It was 75 degrees outside. Not a cloud in the sky. The kind of weather San Diego is famous for, and a perfect Easter Sunday.  Reena Becerra was already dialing her boyfriend as she got off work. She could barely wait to see him, even after five years, even after all they'd been through.   
But he didn't pick up. She went to his place, and found his cell phone on his couch, and tried the last couple of numbers on it. Nothing. Not knowing what to do, she decorated the house, cooked an Easter dinner, and finally got in her car and went home. 
As she pulled in she saw him. He was standing in his underwear, drunkenly trying to punch the numbers of her security code. "I had a feeling it was going to be a long night," says Reena, now 37.
"What are you doing?" she demanded. "Just let me in the f...ing house," he seethed. On the way, he knocked her down two flights of stairs.  She got up, planning to end the whole thing. Once inside, he kicked her dog, who flew across the room and hid. "The next thing I know," says Reena, "we're in the kitchen and he's telling me, 'I'm going to kill myself tonight and I'm going to kill you too. I'm going to chop you into little pieces. Do you know who Laci Peterson is?" At one point he slammed her with a frying pan; at another he was banging her head against the linoleum floor so hard the neighbors below screamed, "Shut up, we don't want to hear you." 
And then, Reena says, "He's on top of me and, I'm blacking out, and I can't breathe. He's got his hands around my neck and I can see his eyes are dead. They're cold, there's no feeling in them. I thought, OK, this is it. I'm going to die."
Somehow she managed to call 911. 
HERE'S THE PROBLEM: After we wrote about the law and choking—and by that I really mean strangling—many of you posted your own chilling  stories. I wanted to find out more. Why is this deadly aspect of domestic abuse so swept under the rug? And what can we do?
Here's what I've discovered about when a lover tries to strangle you...
1) KNOW THAT YOU ARE LIKELY TO DIE. Most people blow off choking as just one more smack, fist, black-eye—par for the abuse course. It's not. This is a sign the man has crossed the line. A study done by Nancy Glass, PhD, at Johns Hopkins University School of Nursing showed that attempted strangulation increases the odds seven-fold that he will end up murdering you. "Choking an intimate partner is one of the top five leading indicators that the violence is likely to become deadly," says Linda Fairstein, former Chief of the Sex Crimes Prosecution Unit in New York and author of Hell Gate. "Choking and saying, 'I'm going to kill you?' Off the charts." 

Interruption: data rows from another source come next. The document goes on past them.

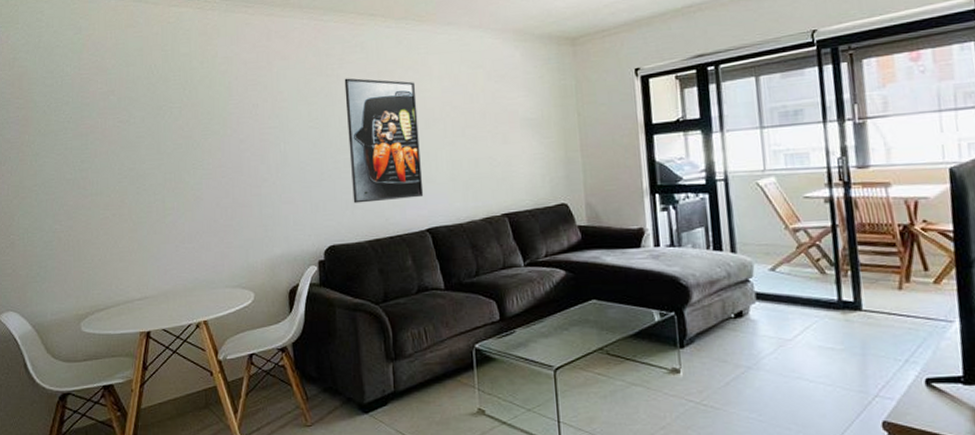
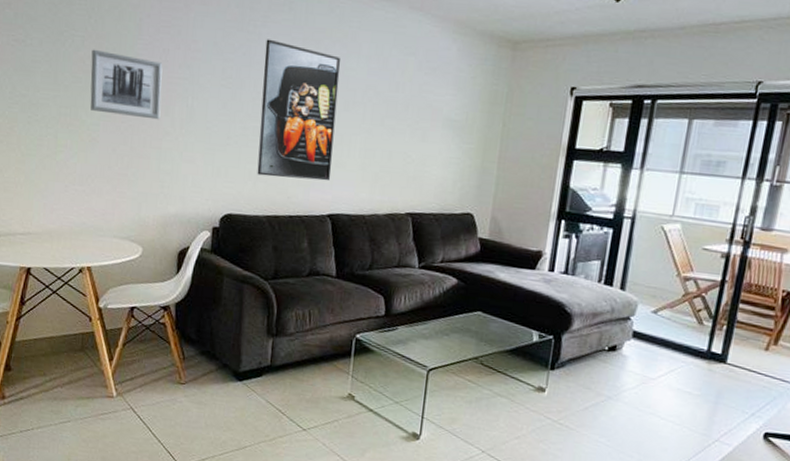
wall art: none [189,116,257,172] -> present [90,49,163,120]

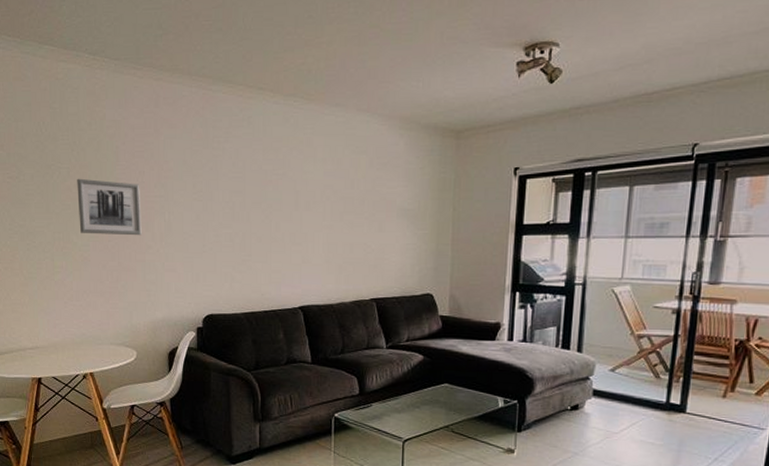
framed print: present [257,39,341,181] -> none [230,153,299,277]

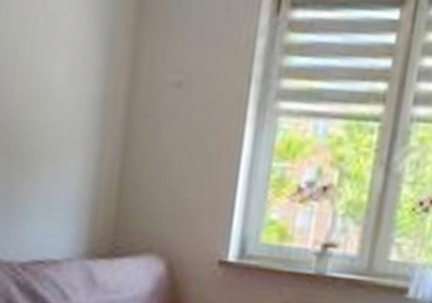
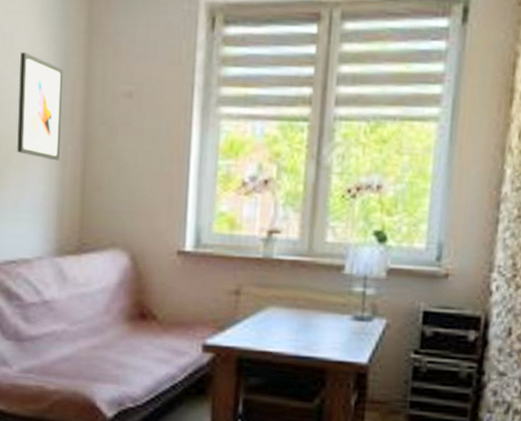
wall art: none [52,33,109,155] -> present [16,51,64,161]

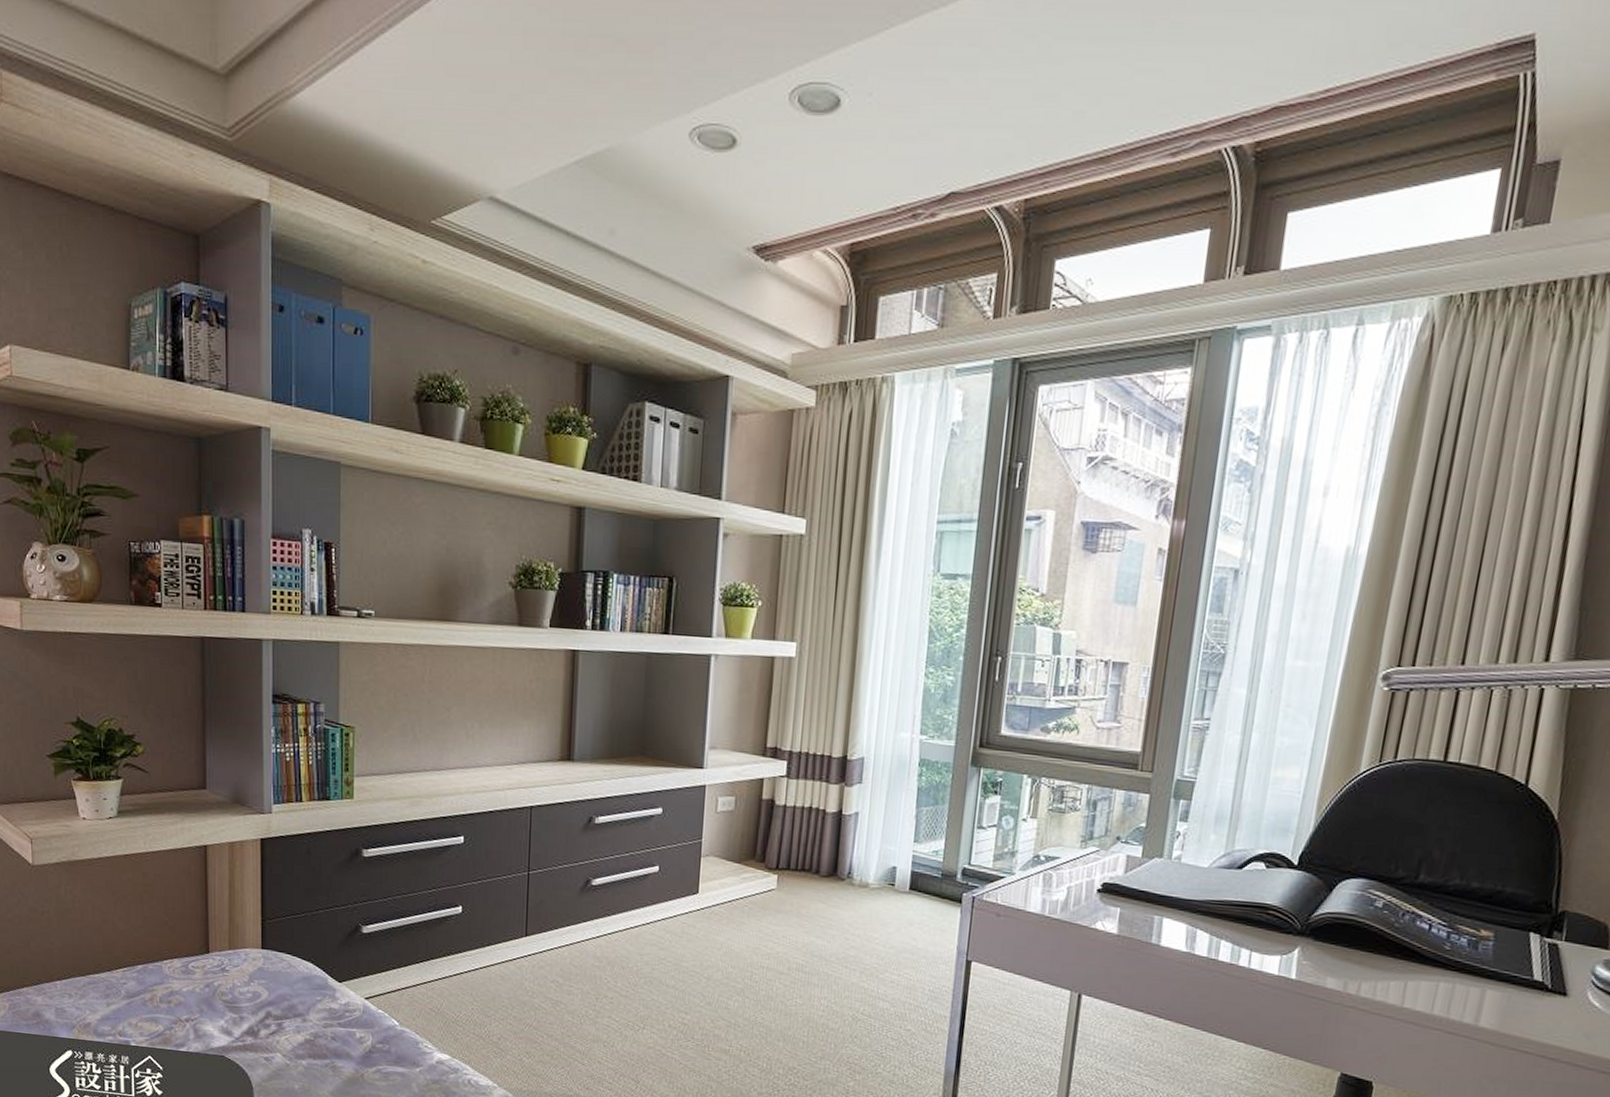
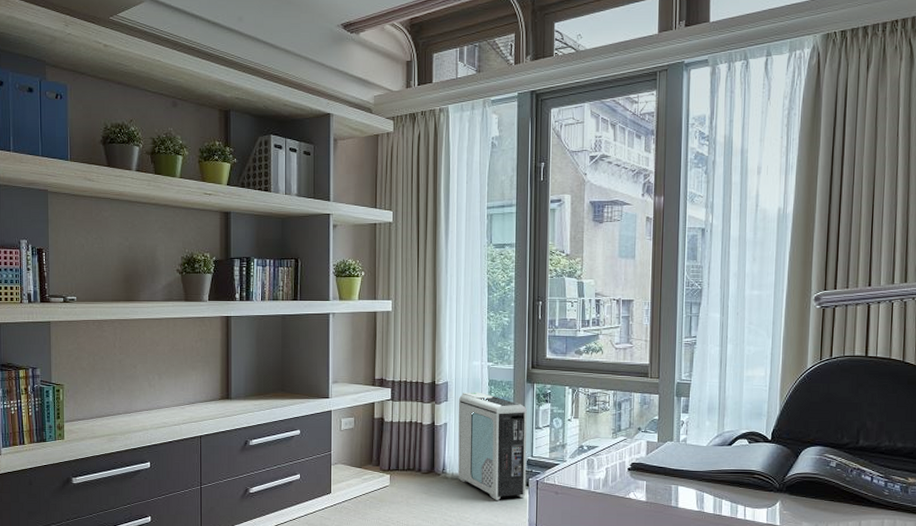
air purifier: none [868,773,968,919] -> present [458,392,527,500]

2) SEE A DOCTOR: Strangling cuts off oxygen to the brain. Even if you feel fine, women sometimes regain consciousness only to die three days later from brain damage or other internal injuries. "This is like you've been shot or stabbed," says Gael Strack, CEO of The National Family Justice Center Alliance, who has done more than almost anyone to educate the world about choking, and train victims, doctors, police, and prosecutors to take it seriously.

3) GATHER EVIDENCE: At least half the time, Strack's research found, this crime leaves no visible trace—at least to the untrained eye. But there are symptoms. Anything you can document or photograph will help your case. Check for: 
Raspy, hoarse voice (if you call 911, it will be recorded on the tape)
Difficulty breathing or swallowing 
Nausea, vomiting 
"Petechiae" —red pinpoint marks (ruptured capillaries) around the eyes and neck
Swelling or redness on the neck
Very faint small bruises made by a thumb or finger 
 Blood-shot eyes  
 Involuntary urination or defecation (embarrassing as it is, Strack advises, don't wash or throw out the clothes; they're good evidence)   

4) WATCH FOR LONG TERM EFFECTS:  "There may be risk of future stroke and lost cognitive ability, memory and concentration," says Glass. If you're having trouble thinking, see a specialist who deals in brain injuries.

5) LEAVE THIS MAN: Reena got Mike convicted of a felony. Three years later, it's hard to believe this pistol of a woman, who works two jobs, just got into a PhD program for psychology, and is the chair of the domestic violence advocacy group VOICES, had let herself end up on the kitchen floor. The thing of it is, she'd left this guy twice for cheating, and dragged his ass to two different couples therapists. But, as anyone who's been down this road can understand, by the time she discovered he'd killed a man over drugs, the cycles of controlling and isolating, beatings and diamonds, had caught her from behind. Her mind was runny—she was a mess. 
"I still wonder why I stayed," she says now. Knowing others will too, she decided, after sharing her story with me, that she didn't want to use her real name for Shine. 
But a moment later, she changed her mind. She has moved on to helping others. "Let people think what they want," she said. "It's not about me anymore."